▸ LISTA DE TAREFAS
a) No texto sobre o Livro dos Mortos, reescreva o trecho começando em "Eu até tentei" e terminando em "venha a entender.", trocando "lhufas" por "nada".
b) Segundo o texto sobre o Livro dos Mortos, por qual editora saiu a tradução comprada esta semana?

▸ TEXTO FORNECIDO

Saturday, May 31, 2008

De como se dar bem no mundo inferior

Comprei esta semana uma tradução do Livro dos Mortos, dos antigos egípcios (O livro egípcio dos mortos, E.A. Wallis Budge, Editora Pensamento). Não dá nem prá pensar em ler agora. Estou ocupadíssima com outras leituras. Em todo caso, sempre tive muito interesse em ler esse material, para saber exatamente do que se trata, e não resisti de folhear o livro. Encontrei títulos no mínimo curiosos, sob um olhar alheio. Eis alguns desses títulos:

- De como fazer retroceder o comedor do burro
- De como acabar com as matanças levadas a cabo no mundo inferior
- De como não perecer e tornar-se vivo no mundo inferior
- De como não sofrer corrupção no mundo inferior
- De como não entrar para o cepo
- De como aspirar o ar entre as águas no mundo inferior
- De como beber água no mundo inferior
- De como não ser escaldado com água
- De como sair à luz no mundo inferior
- De como receber os pés e sair sobre a terra
- De como viajar para anu (heliópolis) e ali receber um trono
- De como operar a transformação num falcão
- De como conduzir um barco no céu
- De como chegar ao porto
- De como fazer recuar o crocodilo que vem buscar as palavras mágicas da alma imortal no mundo inferior
- De como sair da rede
- De como não morrer pela segunda vez

Eu até tentei ler alguma coisa das passagens relativas a esses títulos, mas não entendi lhufas. Quem sabe, quando começar do começo, venha a entender.

Por ora, tudo isso me parece o que o sofista Lícofron disse da nobreza: "Excelência imaginária".

▸ DADOS FORNECIDOS
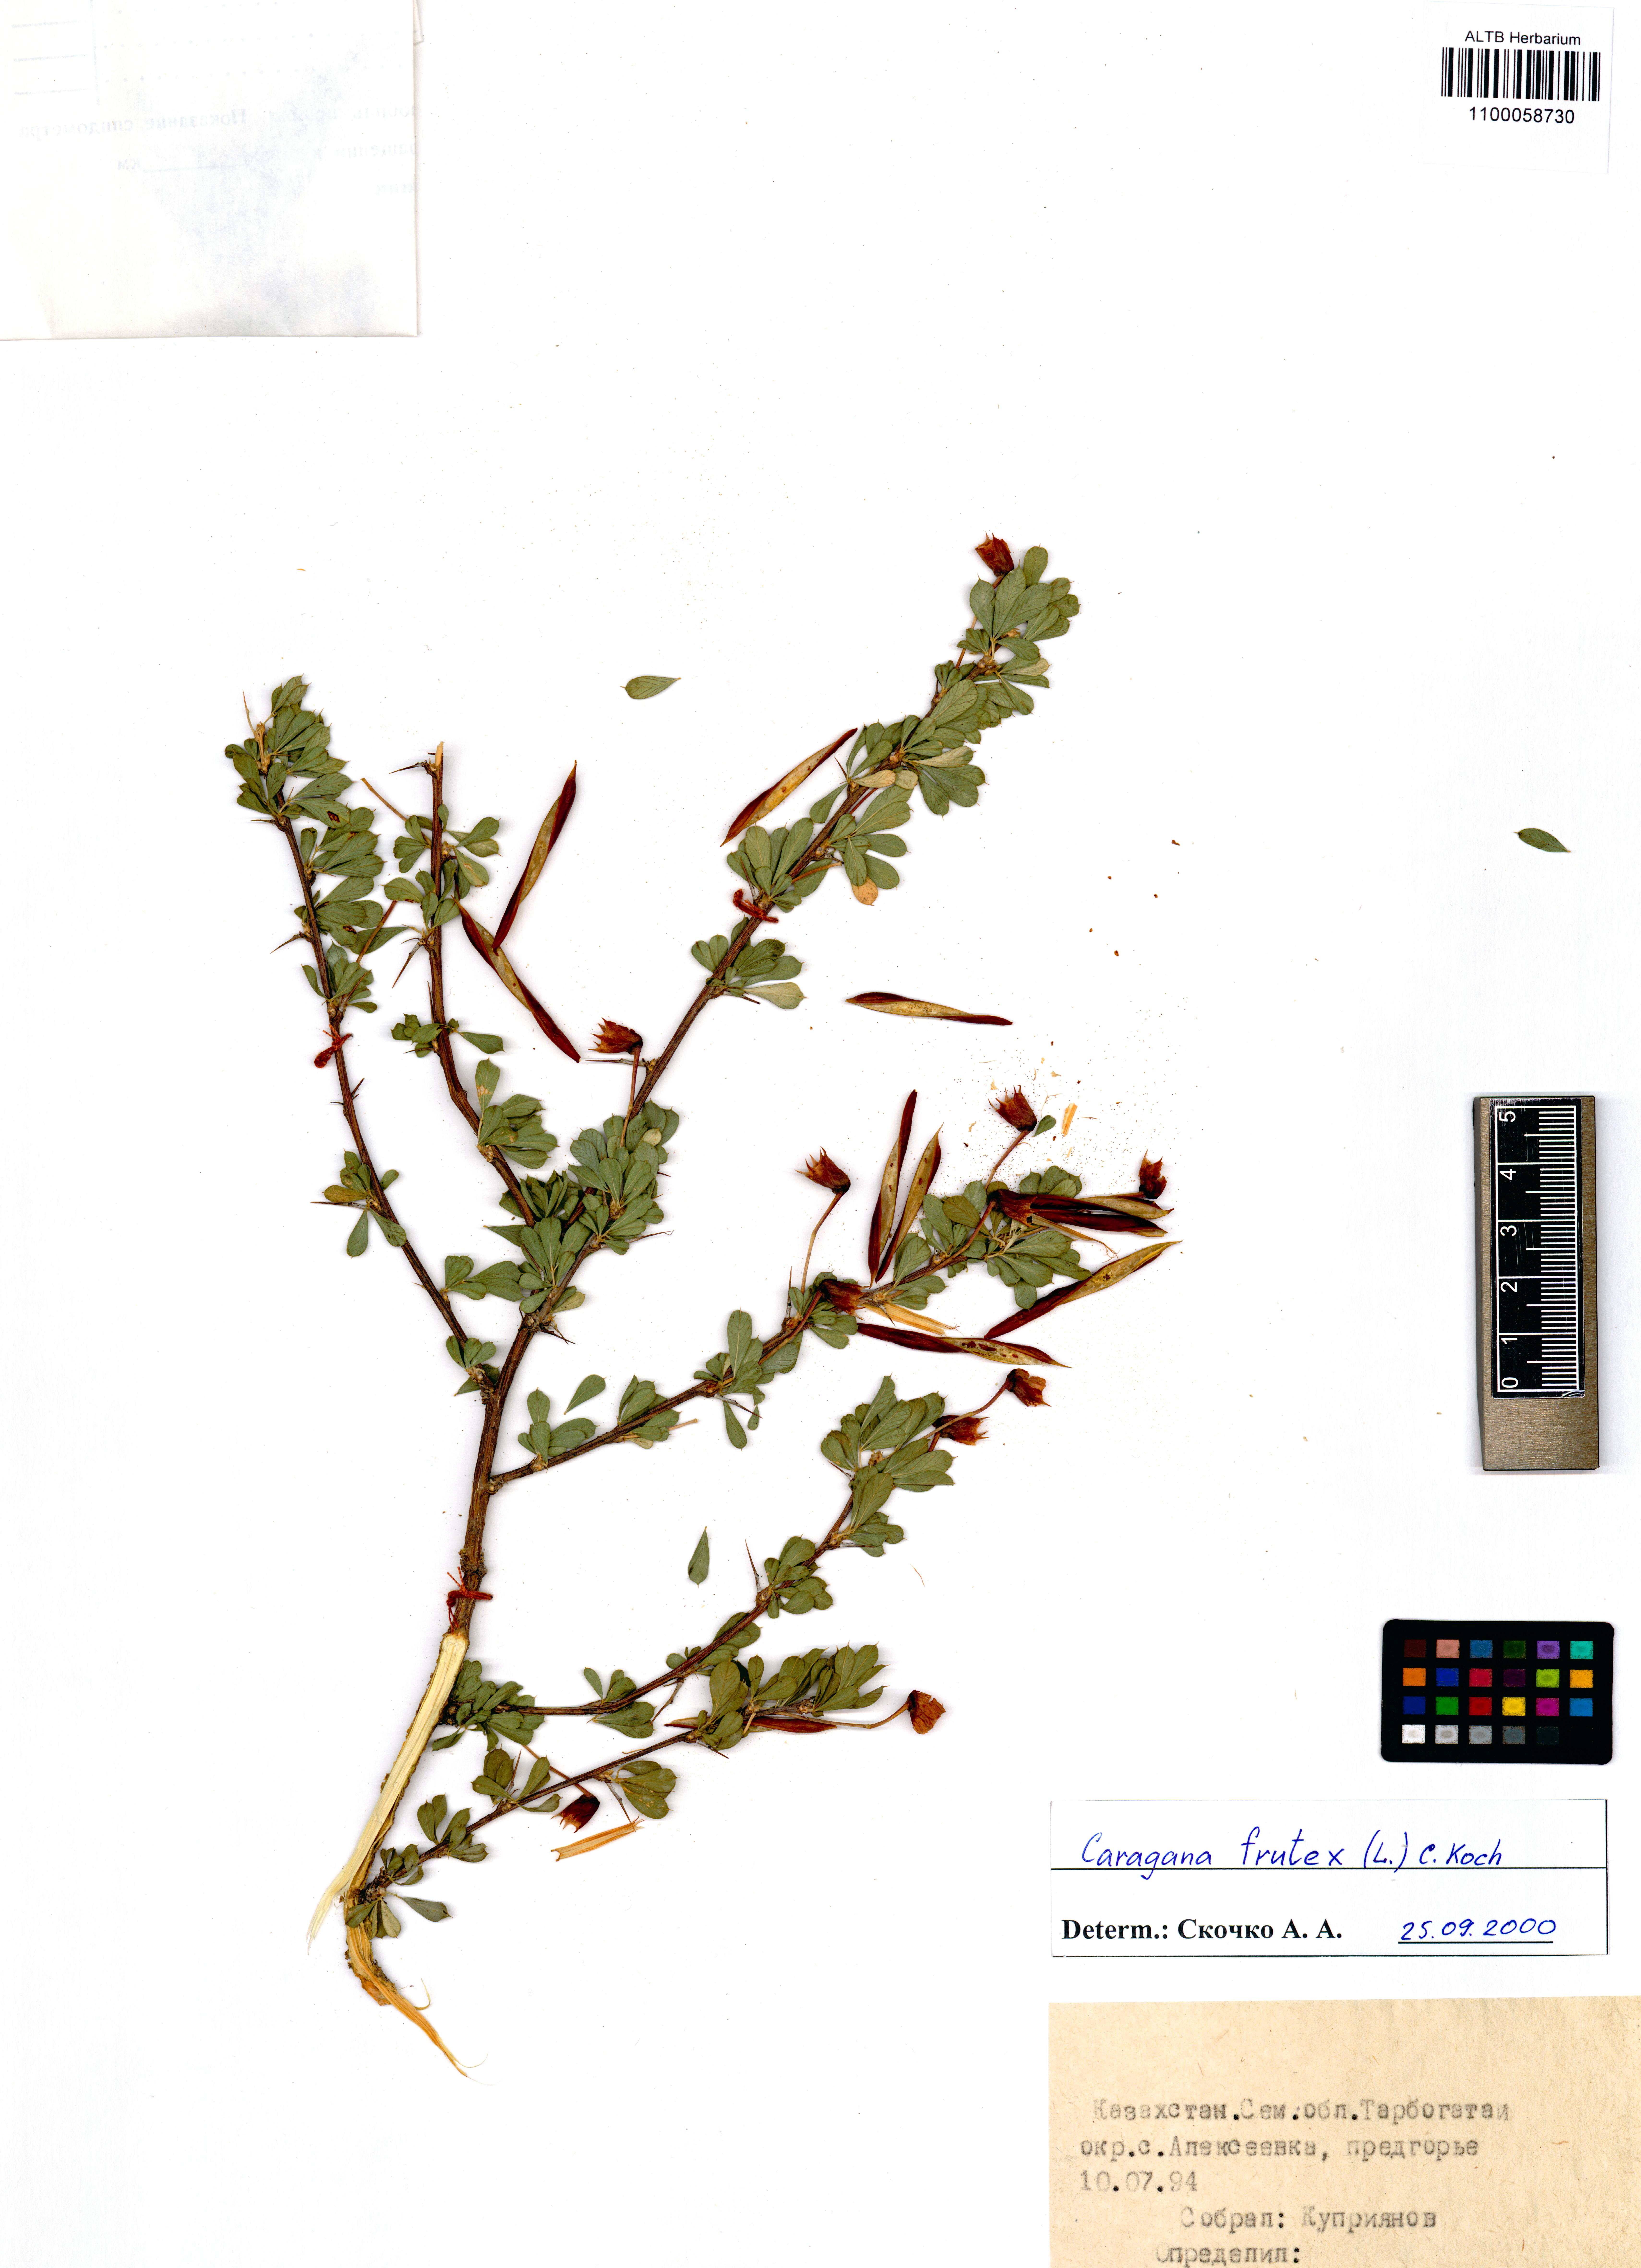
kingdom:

--

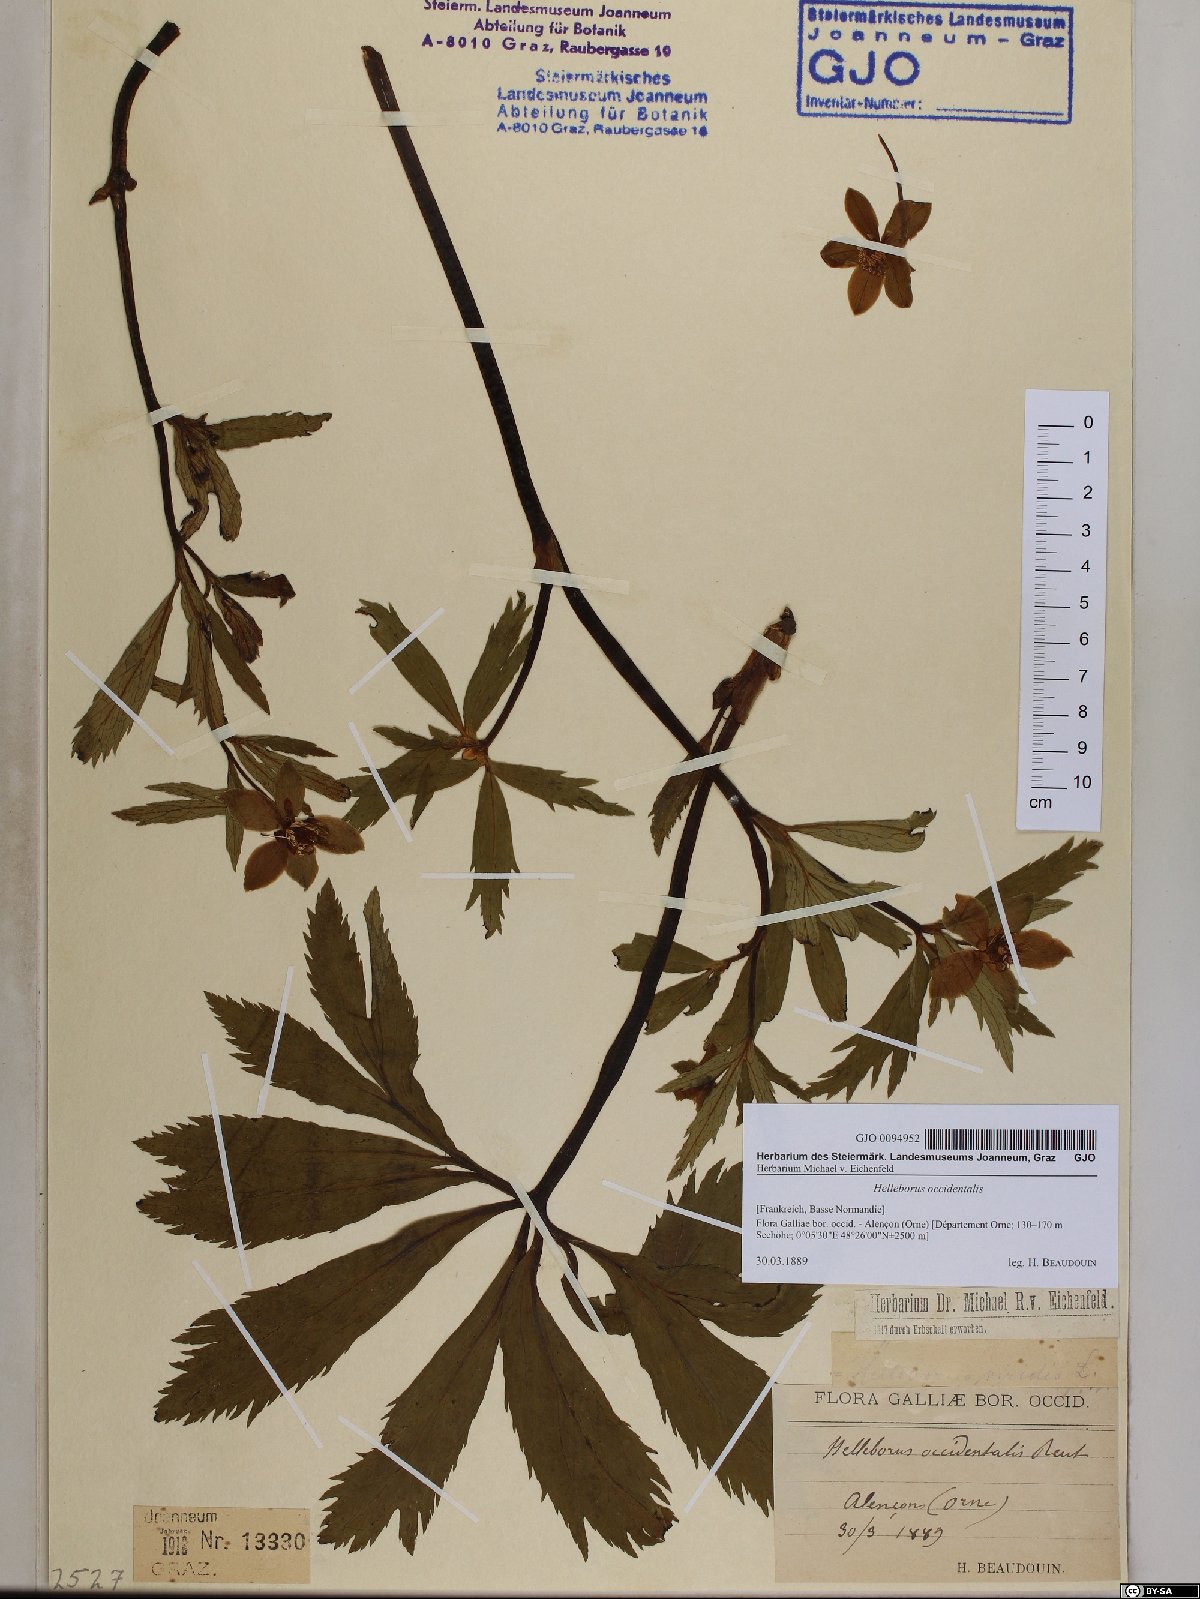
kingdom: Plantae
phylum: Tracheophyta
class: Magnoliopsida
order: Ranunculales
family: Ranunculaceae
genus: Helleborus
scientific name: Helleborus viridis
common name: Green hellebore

▸ RESPOSTAS
a)
Eu até tentei ler alguma coisa das passagens relativas a esses títulos, mas não entendi nada. Quem sabe, quando começar do começo, venha a entender.

b) Editora Pensamento.